A dragger steaming into Menemsha Harbor on Martha’s Vineyard back on August 6th was harboring a stowaway. This unauthorized passenger from the Caribbean had awkwardly boarded the boat about 5 miles south of Gay Head before settling calmly on the cooler to hitch a ride back to the harbor. The stowaway was a seabird known as the Brown Booby, the first of his kind ever seen on the Vineyard, and he brought birders from all over the island to get a peek.
Brown Boobies breed on remote, widely scattered islands throughout the world’s warmer oceans –if you saw one in the US, you could have been in Key West or Waikiki. They mainly eat flying fish, the wannabe birds of the fish world that perform those long aerial glides over warm tropical waters. The boobies catch them via shallow plunge dives, less spectacular than the high-altitude dives of their more familiar Northern Gannet cousins.
While flying fish do get into the waters of the warm oceanic canyons 100 miles south of Nantucket, still technically in Massachusetts, Brown Boobies typically don’t –thus we have fewer than 10 records. One of those, like this Menemsha bird, made the news by hitching a ride on a whale watch boat returning to Boston harbor.
Another bird made the leap to mainstream news this week, in that the Boston Globe wrote about it – a Great Black Hawk was found, most improbably, in Maine. This big, soaring hawk is common in Central and South America, but how and why it got to Maine is anyone’s guess. Scientists don’t generally study vagrant birds and their fates, so we are left to speculate on how super rare birds from faraway lands get here and what happens to them when they disappear. Most think these ornithological outliers don’t survive to migrate and breed, but there are records of wrong-way birds surviving and returning for multiple years, so I’m not so sure.
In other weird bird news this week, though the calendar says summer, winter is still hanging on at a couple of Cape and Islands beaches. In Hyannis, a long-staying Snow Goose is still being seen at places like Squaw Island. This all-white Arctic goose likely stuck around because of a bum wing but is apparently well fed. Snow Geese are rare winter visitors and are typically long gone before spring arrives.
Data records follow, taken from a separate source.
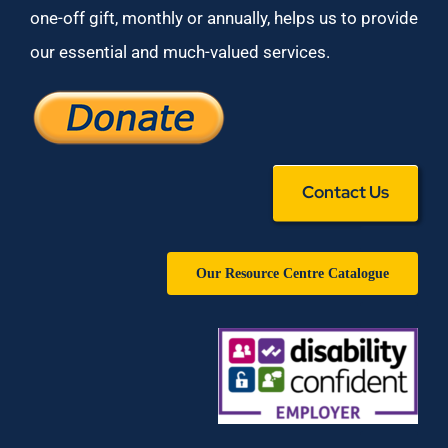
one-off gift, monthly or annually, helps us to provide
our essential and much-valued services.
Contact Us
Our Resource Centre Catalogue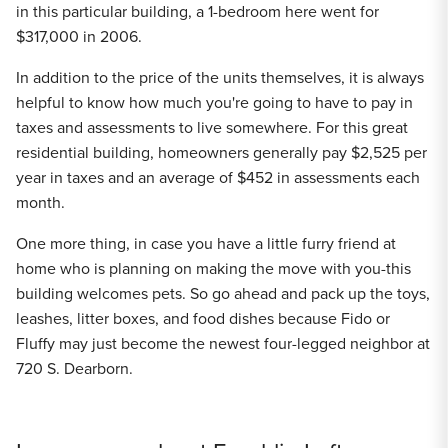
in this particular building, a 1-bedroom here went for
$317,000 in 2006.
In addition to the price of the units themselves, it is always
helpful to know how much you're going to have to pay in
taxes and assessments to live somewhere. For this great
residential building, homeowners generally pay $2,525 per
year in taxes and an average of $452 in assessments each
month.
One more thing, in case you have a little furry friend at
home who is planning on making the move with you-this
building welcomes pets. So go ahead and pack up the toys,
leashes, litter boxes, and food dishes because Fido or
Fluffy may just become the newest four-legged neighbor at
720 S. Dearborn.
Our second example of seasonal cognitive dissonance is provided by the Snowy Owl that has decided to summer in Chatham. Weird, I know – he must have a rich uncle. Like Snow Geese, these owls normally depart for the Arctic before April. I can’t stress enough how weird this is – while we see at least a few Snowys every winter, it’s all but unheard of for any to stay behind. This particular bird has been terrorizing the Common Tern colony on South Monomoy. Like Beowulf’s Grendel, the owl slips into the colony each night to tear a few of the residents asunder, leaving tern parts strewn about the sand. By day he roosts inconspicuously in the dunes somewhere, only to repeat the grisly ritual the next night. With something like 24,000 terns to choose from, this owl apparently just couldn’t resist the easy pickings.
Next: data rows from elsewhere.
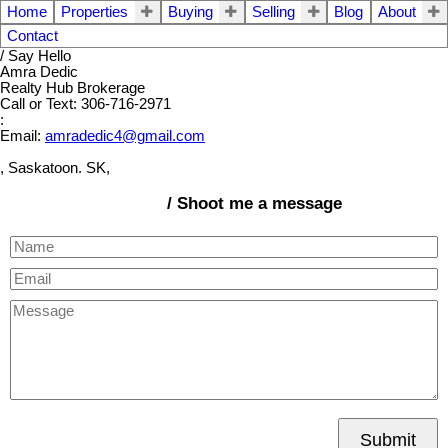
Home
Properties
Buying
Selling
Blog
About
Contact
/ Say Hello
Amra Dedic
Realty Hub Brokerage
Call or Text: 306-716-2971
:
Email:
amradedic4@gmail.com
, Saskatoon. SK,
/ Shoot me a message
Submit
A group of birders seeking shorebirds on the productive flats of South Beach this past weekend photographed the owl, constituting one of the latest records ever for the state.
Late summer on the Cape and Islands offers some of the best birding in the country, whether it’s seabirds, shorebirds, or wacky vagrants you’re after. If you’re crafty, you might even be able to find parking at the best birding spots. And if you’re really lucky, like that fisherman from Menemsha, you too may win the booby prize for best bird of the week.